I'd get an infrared hand held point & shoot digital thermometer
& check the temp. on the thermostat housing going to the
upper radiator hose when the light/ gauge goes high. The
actual temp. reading will let you know if the gauge is lying.
Should be in the 190 to 195 degree range if thermostat is
O.K.
Jim
 
#1 Check/confirm coolant level

2# Cylinder head temp sensor problem my experienced guess without asking a bunch of questions that normally will not get answered.

 
Does the check engine light come on? Checking the codes would be a good place to start in my opinion. This is old news but repair manuals have diagnostic trouble shooting trees that are associated with the set codes. Often you can find the troubleshooting for a code on the internet but that can be like the Wild West.
 
Snow and cold today, staying inside, but the mailman is out, brought mail in the cold and is a woman

My 2006 F150, 5.4L, has 300,000 miles and mostly works fine, but the temp gauge says it’s hot sometimes, but I don’t think it’s actually overheating.

Normally, the needle is right in the middle, then it will creep up, until it hits some threshold and then moves quickly all the way to hot and Reduced Engine Power will display.

I then put it in neutral, turn off the engine, then start it again and it will immediately be back to normal temperature and works fine again, I keep driving. This is what makes me pretty sure that the engine is not actually overheating. I’ve had an engine get hot and it takes about 30 minutes sitting by the side of the road with the engine off to cool off enough to start again. With mine, it shows pegged hot, but tuning the engine off, then the key back on, it’s immediately back to normal temp.

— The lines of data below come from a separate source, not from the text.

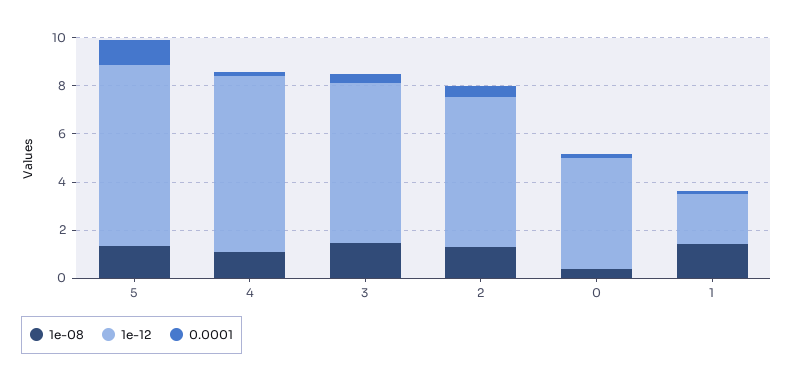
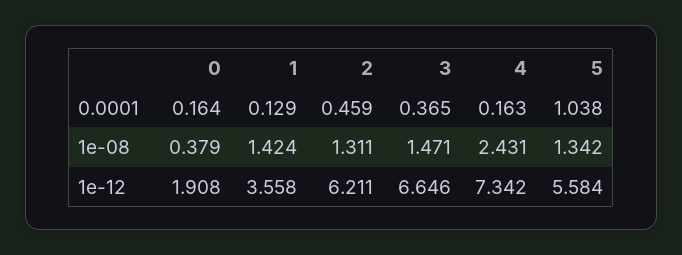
  {
    "1e-08": {
      "5": 1.342,
-     "4": 1,
+     "4": 2.431,
      "3": 1.471,
      "2": 1.311,
      "0": 0.379,
      "1": 1.424
    },
    "1e-12": {
-     "5": 7.5,
+     "5": 5.584,
      "4": 7.342,
      "3": 6.646,
      "2": 6.211,
-     "0": 4.5,
+     "0": 1.908,
-     "1": 2
+     "1": 3.558
    },
    "0.0001": {
      "5": 1.038,
      "4": 0.163,
      "3": 0.365,
      "2": 0.459,
      "0": 0.164,
      "1": 0.129
    }
  }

It’s interment, but getting worse. It used to happen after maybe an hour of driving, now it happens every 5 minutes, but not regular, sometimes it’s fine for 10 or 20 minutes, before it happens again. I shut it off, start it again and it’s fine for another 10 minutes.

I would like to ask your help with 2 questions.
What could this potentially be?
How can I do troubleshooting to find the problem? To be more sure where the problem is?

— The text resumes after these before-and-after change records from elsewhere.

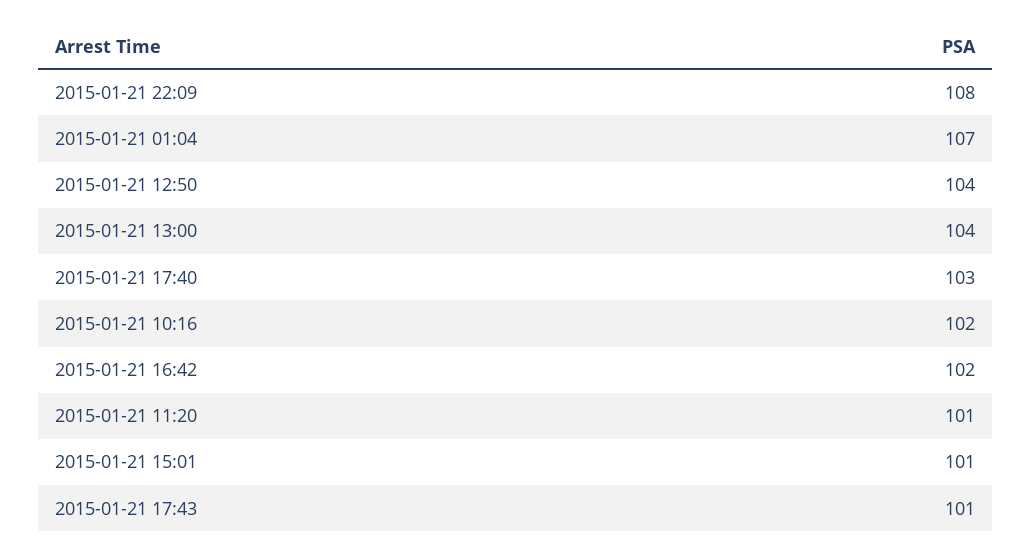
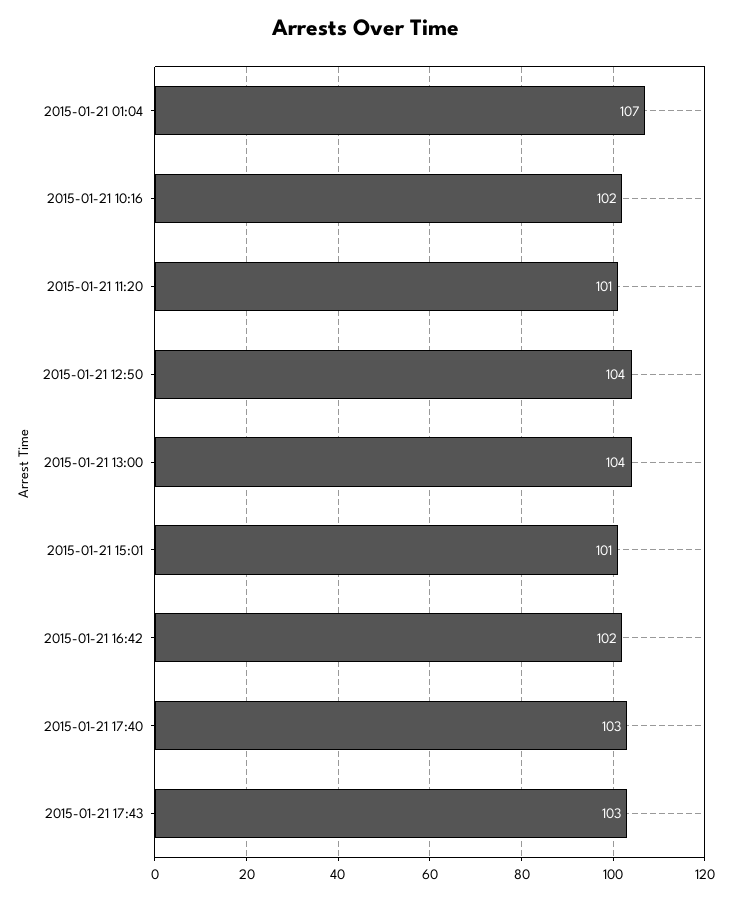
  {
-   "2015-01-21 22:09": 108,
    "2015-01-21 01:04": 107,
    "2015-01-21 12:50": 104,
    "2015-01-21 13:00": 104,
    "2015-01-21 17:40": 103,
    "2015-01-21 10:16": 102,
    "2015-01-21 16:42": 102,
    "2015-01-21 11:20": 101,
    "2015-01-21 15:01": 101,
-   "2015-01-21 17:43": 101
+   "2015-01-21 17:43": 103
  }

My guess is that the temperature sensor in the block is going bad and I should replace the temperature sensor.
What else could it be? What do you think?

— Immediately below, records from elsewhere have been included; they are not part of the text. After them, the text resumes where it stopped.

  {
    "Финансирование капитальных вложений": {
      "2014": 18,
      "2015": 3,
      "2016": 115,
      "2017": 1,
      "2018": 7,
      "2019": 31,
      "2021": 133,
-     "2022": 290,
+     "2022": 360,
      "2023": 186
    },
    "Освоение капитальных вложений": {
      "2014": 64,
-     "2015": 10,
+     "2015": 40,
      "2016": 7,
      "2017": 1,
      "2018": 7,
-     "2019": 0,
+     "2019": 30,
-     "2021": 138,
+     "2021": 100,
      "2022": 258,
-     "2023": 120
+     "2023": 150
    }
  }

Troubleshooting? Can I find the sensor and put an alternate gauge on it? Have a gauge (or something) in my cab and run wires to the sensor and see if the sensor shows hot sometimes? Or will the computer let it work without the temp sensor connected?

Thank you!
for starters,... disconnect the battery ground, wait ten minutes , let the computer reset, then attach cable and see if this exact problem is still there. then let us know.
 
Given the age of the vehicle and the miles, I would suspect a wiring problem. Corrosion in a connector, insulation rubbed through and intermittently shorting somewhere down deep in the bowels of the truck.

Have you troubleshot the temperature sender yet? It may be that simple.
 
i will put my money on the cyl. head temp sensor as hobo is guessing also. computers and sensors do weird stuff. that is why i asked to reset the computer as very few have these code checking tools, and half the time the cheap ones dont work anyhow. and he says he stops the engine and restarts it and its normal, that that is kinda telling a person it is not running hot.
 
i will put my money on the cyl. head temp sensor as hobo is guessing also. computers and sensors do weird stuff. that is why i asked to reset the computer as very few have these code checking tools, and half the time the cheap ones dont work anyhow. and he says he stops the engine and restarts it and its normal, that that is kinda telling a person it is not running hot.
I remember a Focus from 2016 no codes temp gauge erratic I replace the cylinder head temp sensor and wiring harness (pig tail). If the cooling system checks good a $30 sensor is a good investment. I spent quite a bit of time driving it it was not heating.
 
Since we're just guessing, I'll throw in that I haven't seen that vintage of F150 with a correctly functioning IPC in years. Those IPCs are prone to developing communication issues due to poor internal solder connections. Brake warning light, gauges that drop out, shutting down the entire comm line, killing all cab electrical functions, etc.